>>>>

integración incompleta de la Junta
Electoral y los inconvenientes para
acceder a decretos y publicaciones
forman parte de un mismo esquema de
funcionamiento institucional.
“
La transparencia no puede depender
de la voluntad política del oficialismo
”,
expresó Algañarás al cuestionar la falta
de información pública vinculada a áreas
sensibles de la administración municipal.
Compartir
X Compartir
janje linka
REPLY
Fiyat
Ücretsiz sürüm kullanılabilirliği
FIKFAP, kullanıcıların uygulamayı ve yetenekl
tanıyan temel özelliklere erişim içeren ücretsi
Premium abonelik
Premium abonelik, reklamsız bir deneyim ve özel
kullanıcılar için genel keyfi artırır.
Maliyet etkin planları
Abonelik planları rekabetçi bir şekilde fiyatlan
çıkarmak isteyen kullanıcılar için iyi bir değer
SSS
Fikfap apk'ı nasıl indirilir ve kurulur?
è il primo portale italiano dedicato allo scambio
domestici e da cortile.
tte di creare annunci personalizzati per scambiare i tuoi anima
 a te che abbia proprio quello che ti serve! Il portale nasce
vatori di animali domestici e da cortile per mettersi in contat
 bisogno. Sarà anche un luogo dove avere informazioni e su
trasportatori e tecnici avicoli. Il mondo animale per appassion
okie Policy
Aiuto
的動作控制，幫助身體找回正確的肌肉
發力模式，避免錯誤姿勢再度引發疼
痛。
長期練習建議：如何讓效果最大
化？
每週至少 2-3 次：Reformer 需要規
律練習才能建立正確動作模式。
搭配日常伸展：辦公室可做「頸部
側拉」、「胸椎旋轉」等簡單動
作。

<<<<
>>>>

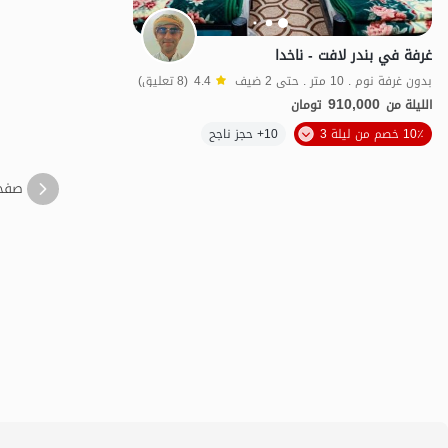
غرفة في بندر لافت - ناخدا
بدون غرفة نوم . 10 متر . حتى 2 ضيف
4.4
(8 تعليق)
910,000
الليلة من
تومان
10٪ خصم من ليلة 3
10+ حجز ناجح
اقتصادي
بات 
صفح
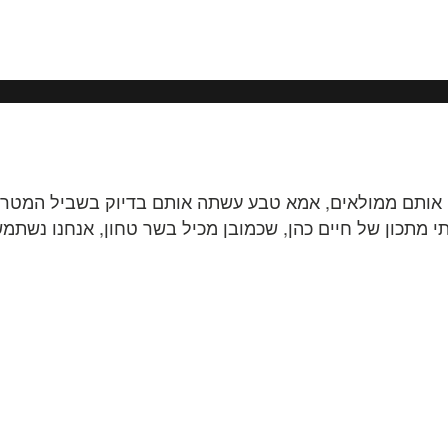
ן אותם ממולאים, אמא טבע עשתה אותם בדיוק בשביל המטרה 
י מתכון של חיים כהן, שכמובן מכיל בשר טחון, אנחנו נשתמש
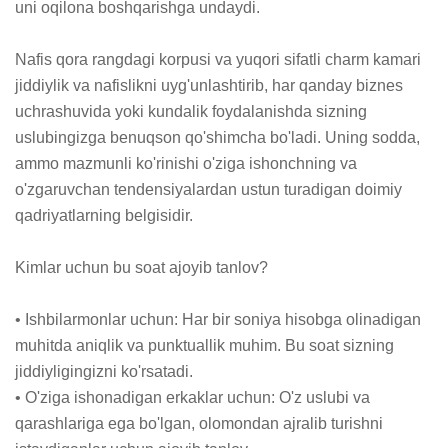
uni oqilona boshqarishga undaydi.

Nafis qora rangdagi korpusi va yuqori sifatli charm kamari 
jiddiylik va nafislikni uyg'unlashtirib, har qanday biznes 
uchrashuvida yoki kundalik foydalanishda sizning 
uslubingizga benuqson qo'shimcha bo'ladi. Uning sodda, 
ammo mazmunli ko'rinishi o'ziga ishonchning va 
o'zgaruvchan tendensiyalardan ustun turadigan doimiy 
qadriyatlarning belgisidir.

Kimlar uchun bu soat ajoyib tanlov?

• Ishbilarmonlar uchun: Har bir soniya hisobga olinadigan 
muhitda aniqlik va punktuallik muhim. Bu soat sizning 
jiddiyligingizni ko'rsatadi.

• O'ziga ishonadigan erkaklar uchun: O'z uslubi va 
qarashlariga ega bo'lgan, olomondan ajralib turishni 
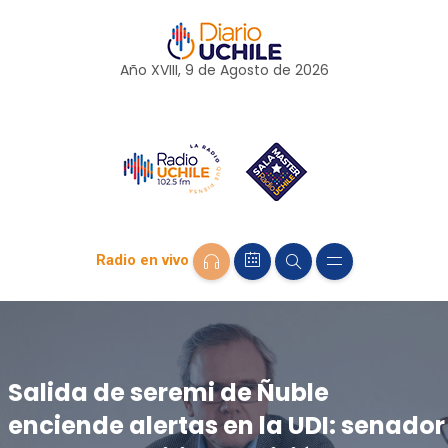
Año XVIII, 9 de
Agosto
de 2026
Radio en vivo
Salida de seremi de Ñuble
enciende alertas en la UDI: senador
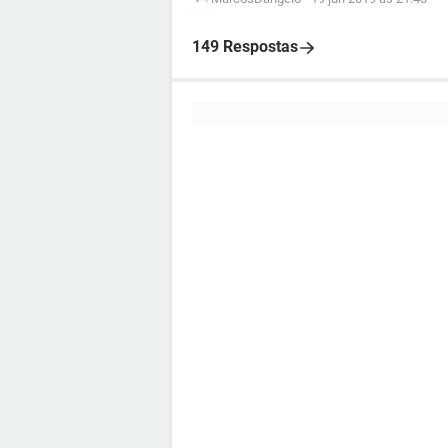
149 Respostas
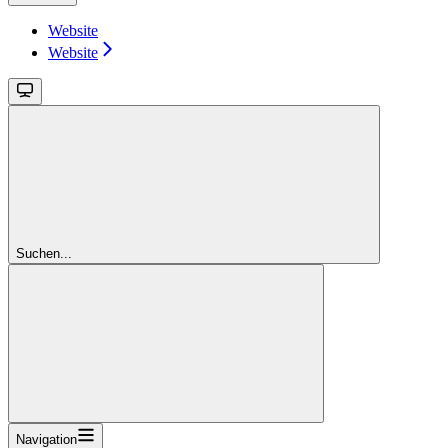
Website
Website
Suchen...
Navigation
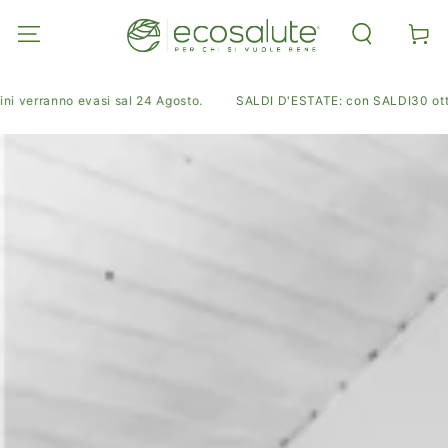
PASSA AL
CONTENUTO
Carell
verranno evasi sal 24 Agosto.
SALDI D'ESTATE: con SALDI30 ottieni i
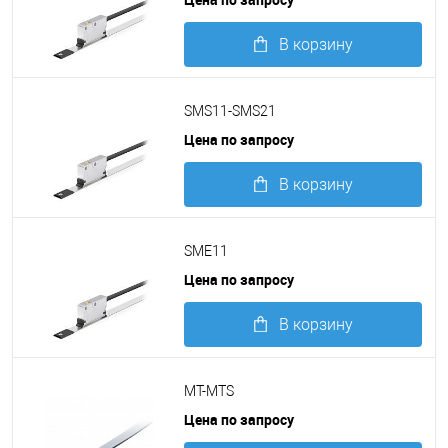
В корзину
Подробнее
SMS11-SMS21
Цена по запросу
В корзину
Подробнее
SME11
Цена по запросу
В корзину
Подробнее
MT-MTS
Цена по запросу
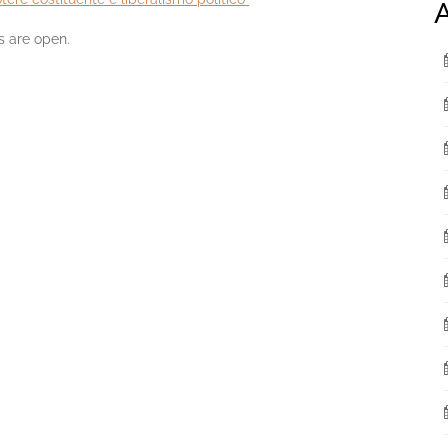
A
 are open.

<<<<

* **Problem**:
Report every line of the items above that contains the string "cortile", copying each such line in full. Treat case as significant.

* **Result for this task**:
domestici e da cortile.
vatori di animali domestici e da cortile per mettersi in contat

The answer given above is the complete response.